The first target was Nairobi, which was believed to be the centre of their organisation.
On April 24 1954, the police rounded up all the African inhabitants in the city, around 300 000 people.
Of them, up to 130 000 men were taken to holding camps.
The families of the arrested men were pushed into the already overcrowded native reserves.
In rural areas Kikuyu women and children were forced into fortified villages, surrounded by spiked trenches, barbed wire and watch towers and were heavily patrolled by armed guards, something similar to our own protected villages during the liberation war.
The women were routinely sexually assaulted and raped by British officers, sometimes mothers and daughters together in the same hut.
The British claimed this policy, known as “villagisation”, was “purely protective and beneficial for the Africans”.
It gave the colonial authorities total control over the Kikuyu.
Between 1953 and 1956 more than 1 000 Africans were hanged for alleged Mau Mau crimes.

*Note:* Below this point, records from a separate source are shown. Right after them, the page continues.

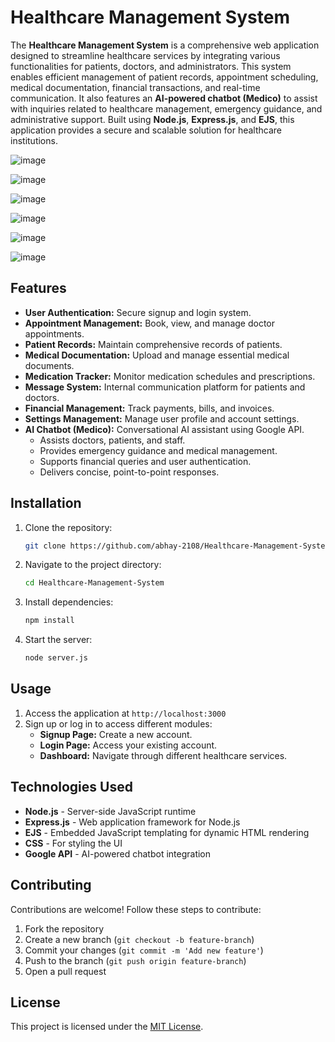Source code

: # Healthcare Management System

The **Healthcare Management System** is a comprehensive web application designed to streamline healthcare services by integrating various functionalities for patients, doctors, and administrators. This system enables efficient management of patient records, appointment scheduling, medical documentation, financial transactions, and real-time communication. It also features an **AI-powered chatbot (Medico)** to assist with inquiries related to healthcare management, emergency guidance, and administrative support. Built using **Node.js**, **Express.js**, and **EJS**, this application provides a secure and scalable solution for healthcare institutions.

![image](https://github.com/user-attachments/assets/51010e42-3905-426b-8267-d456eda80736)

![image](https://github.com/user-attachments/assets/3eedc7aa-ee82-4838-95c9-208e40719345)

![image](https://github.com/user-attachments/assets/fd7192c5-1d2b-4b8f-9bc2-6eebd7a91ffd)

![image](https://github.com/user-attachments/assets/7ad852d8-27bd-4602-a3e5-95c228d55eba)

![image](https://github.com/user-attachments/assets/2f41eb3f-fe51-4b11-98cb-c5f271bba5b7)

![image](https://github.com/user-attachments/assets/c6aeaee3-0935-472f-b5d6-ff543d87d9d3)



## Features
- **User Authentication:** Secure signup and login system.
- **Appointment Management:** Book, view, and manage doctor appointments.
- **Patient Records:** Maintain comprehensive records of patients.
- **Medical Documentation:** Upload and manage essential medical documents.
- **Medication Tracker:** Monitor medication schedules and prescriptions.
- **Message System:** Internal communication platform for patients and doctors.
- **Financial Management:** Track payments, bills, and invoices.
- **Settings Management:** Manage user profile and account settings.
- **AI Chatbot (Medico):** Conversational AI assistant using Google API.
  - Assists doctors, patients, and staff.
  - Provides emergency guidance and medical management.
  - Supports financial queries and user authentication.
  - Delivers concise, point-to-point responses.

## Installation
1. Clone the repository:
   ```bash
   git clone https://github.com/abhay-2108/Healthcare-Management-System
   ```
2. Navigate to the project directory:
   ```bash
   cd Healthcare-Management-System
   ```
3. Install dependencies:
   ```bash
   npm install
   ```
4. Start the server:
   ```bash
   node server.js
   ```

## Usage
1. Access the application at `http://localhost:3000`
2. Sign up or log in to access different modules:
   - **Signup Page:** Create a new account.
   - **Login Page:** Access your existing account.
   - **Dashboard:** Navigate through different healthcare services.

## Technologies Used
- **Node.js** - Server-side JavaScript runtime
- **Express.js** - Web application framework for Node.js
- **EJS** - Embedded JavaScript templating for dynamic HTML rendering
- **CSS** - For styling the UI
- **Google API** - AI-powered chatbot integration

## Contributing
Contributions are welcome! Follow these steps to contribute:
1. Fork the repository
2. Create a new branch (`git checkout -b feature-branch`)
3. Commit your changes (`git commit -m 'Add new feature'`)
4. Push to the branch (`git push origin feature-branch`)
5. Open a pull request

## License
This project is licensed under the [MIT License](LICENSE).


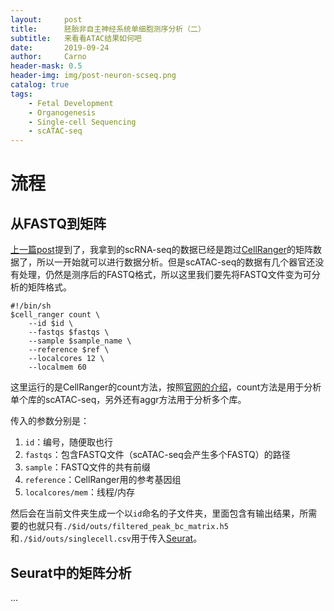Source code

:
 ```yaml
---
layout:     post
title:      胚胎非自主神经系统单细胞测序分析（二）
subtitle:   来看看ATAC结果如何吧
date:       2019-09-24
author:     Carno
header-mask: 0.5
header-img: img/post-neuron-scseq.png
catalog: true
tags:
    - Fetal Development
    - Organogenesis
    - Single-cell Sequencing
    - scATAC-seq
---
```


# 流程

## 从FASTQ到矩阵

[上一篇post](https://carnozhao.github.io/2019/09/23/胚胎非自主神经系统单细胞测序分析-一/)提到了，我拿到的scRNA-seq的数据已经是跑过[CellRanger](https://support.10xgenomics.com/single-cell-gene-expression/software/pipelines/latest/what-is-cell-ranger)的矩阵数据了，所以一开始就可以进行数据分析。但是scATAC-seq的数据有几个器官还没有处理，仍然是测序后的FASTQ格式，所以这里我们要先将FASTQ文件变为可分析的矩阵格式。

```
#!/bin/sh
$cell_ranger count \
    --id $id \
    --fastqs $fastqs \
    --sample $sample_name \
    --reference $ref \
    --localcores 12 \
    --localmem 60
```
这里运行的是CellRanger的count方法，按照[官网的介绍](https://support.10xgenomics.com/single-cell-atac/software/pipelines/latest/using/count)，count方法是用于分析单个库的scATAC-seq，另外还有aggr方法用于分析多个库。

传入的参数分别是：
1. `id`：编号，随便取也行
2. `fastqs`：包含FASTQ文件（scATAC-seq会产生多个FASTQ）的路径
3. `sample`：FASTQ文件的共有前缀
4. `reference`：CellRanger用的参考基因组
5. `localcores/mem`：线程/内存

然后会在当前文件夹生成一个以`id`命名的子文件夹，里面包含有输出结果，所需要的也就只有`./$id/outs/filtered_peak_bc_matrix.h5`和`./$id/outs/singlecell.csv`用于传入[Seurat](https://satijalab.org/seurat/)。

## Seurat中的矩阵分析

...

Public hangings, which had been outlawed in Britain for over a century, were carried out in Kenya during the emergency.
Mobile gallows were transported around the country dispensing ‘justice’ to ‘Mau Mau’ suspects, dead ‘Mau Mau’, especially commanders, were displayed at cross-roads, at market places and at administrative centres
During the Emergency, virtually the entire population of one and a half million Kikuyu, the country’s largest ethnic group, were imprisoned in concentration camps.
These concentration camps were not wholly different from those in Nazi Germany or in Namibia’s Shark Island.
Tens of thousands of Kikuyu people were exterminated.
British officials sliced off ears and fingers, gouged out eyes, mutilated women’s breasts with pliers, poured paraffin over people and set them alight.
Large numbers of men were castrated with pliers.
While others were raped, sometimes with the use of knives, broken bottles, rifle barrels and scorpions.
Although the peasants were ultimately defeated, the uprising forced an end to colonial rule.
Decades went by before the British agreed two years ago to pay compensation for this genocide.
But no amount of money can erase Kenyans’ collective memory of such barbaric acts.